O delegado Welington Vieira, titular da 21ªDP (Bonsucesso), afirma que pelo menos 38 pessoas envolvidas com esse crime na região foram identificadas. O grupo é apontado como responsável tanto por praticar roubos de aparelhos como por colocá-los à venda:
— Há muito tempo a Polícia Civil vem monitorando as atividades do grupo; alguns já estão presos. Mas o problema pede ação conjunta de órgãos, sobretudo da Prefeitura do Rio. Temos inquéritos instaurados, e, em todos, foi pedida a prisão dos autores dos roubos — disse Vieira.
Segundo o delegado, o celular é o principal alvo dos usuários de crack:
— Ali (a cracolândia) é um foco que envolve tudo de ruim. A droga está do outro lado da rua, e o crack custa barato. Mas os dependentes precisam de dinheiro e acabam se transformando em ladrões. Os celulares são vendidos na favela e na via e também trocados por drogas.
A venda de celulares roubados acaba se tornando mais fácil porque o IMEI — sequência numérica que todo aparelho ganha quando é fabricado, comparada ao chassi dos carros — vem sendo adulterado e clonado no Rio. A denúncia é de Eduardo Levy Moreira, presidente executivo do Sindicato Nacional das Empresas de Telefonia e de Serviço Móvel Celular e Pessoal (SindiTelebrasil). De acordo com ele, quadrilhas que já dominam a tecnologia estariam atuando em bancas de camelôs do Centro. Um dos pontos, afirma, é o camelódromo da Uruguaiana.
Como O GLOBO revelou neste domingo, apenas nos oito primeiros meses deste ano foi registrado um roubo de celular a cada 40 minutos no Rio, segundo o Instituto de Segurança Pública (ISP). Considerando os registros das delegacias, foram 8.855 casos de janeiro a agosto, contra 6.280 no mesmo período de 2016. O aumento é de 41%.
— Temos informações de que camelôs, por um preço de R$ 50 a R$ 100, estão clonando os IMEIs dos celulares em banquinhas no Centro do Rio — afirma Levy.
A Anatel informou que, até agosto deste ano, foram bloqueados pela Secretaria de Segurança do Rio 7.585 aparelhos roubados, furtados ou extraviados. Os números não incluem bloqueios realizados pelas próprias operadoras. A Secretaria de Segurança aderiu ao projeto “Celular legal”, criado pela Anatel em maio do ano passado.
Em caso de roubo, furto ou perda do celular, o proprietário consegue apagar remotamente todo o seu conteúdo. Para impedir o reuso do aparelho, é necessário informar o número do IMEI à empresa de telefonia ou à Anatel. O número consta na caixa do aparelho. Quem não guardou o código basta digitar *#06# no teclado do celular, e a sequência aparecerá na tela. Se o número fixado na caixa for diferente do que aparece na tela, muito provavelmente o aparelho é irregular.

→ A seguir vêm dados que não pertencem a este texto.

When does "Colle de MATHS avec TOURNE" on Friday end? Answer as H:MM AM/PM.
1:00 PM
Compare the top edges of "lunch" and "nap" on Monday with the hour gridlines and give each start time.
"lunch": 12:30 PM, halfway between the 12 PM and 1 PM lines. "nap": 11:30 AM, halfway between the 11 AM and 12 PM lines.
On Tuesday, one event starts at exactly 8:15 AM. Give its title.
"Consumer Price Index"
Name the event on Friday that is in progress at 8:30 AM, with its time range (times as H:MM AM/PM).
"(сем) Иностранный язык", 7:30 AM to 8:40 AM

Um dia depois de O GLOBO denunciar que a prefeitura determinara o fechamento das quatro unidades do Casa Viva, a Secretaria de Assistência Social e Direitos Humanos do Rio voltou atrás e anunciou ontem que duas unidades do programa, que atende jovens dependentes de drogas ou em situação de risco, serão reabertas no próximo dia 18. Segundo o secretário municipal de Assistência Social e Direitos Humanos do Rio, Pedro Fernandes, as casas da Penha e de Del Castilho serão as primeiras. A decisão foi acertada ontem, entre representantes da Secretaria e da ONG Viva Rio.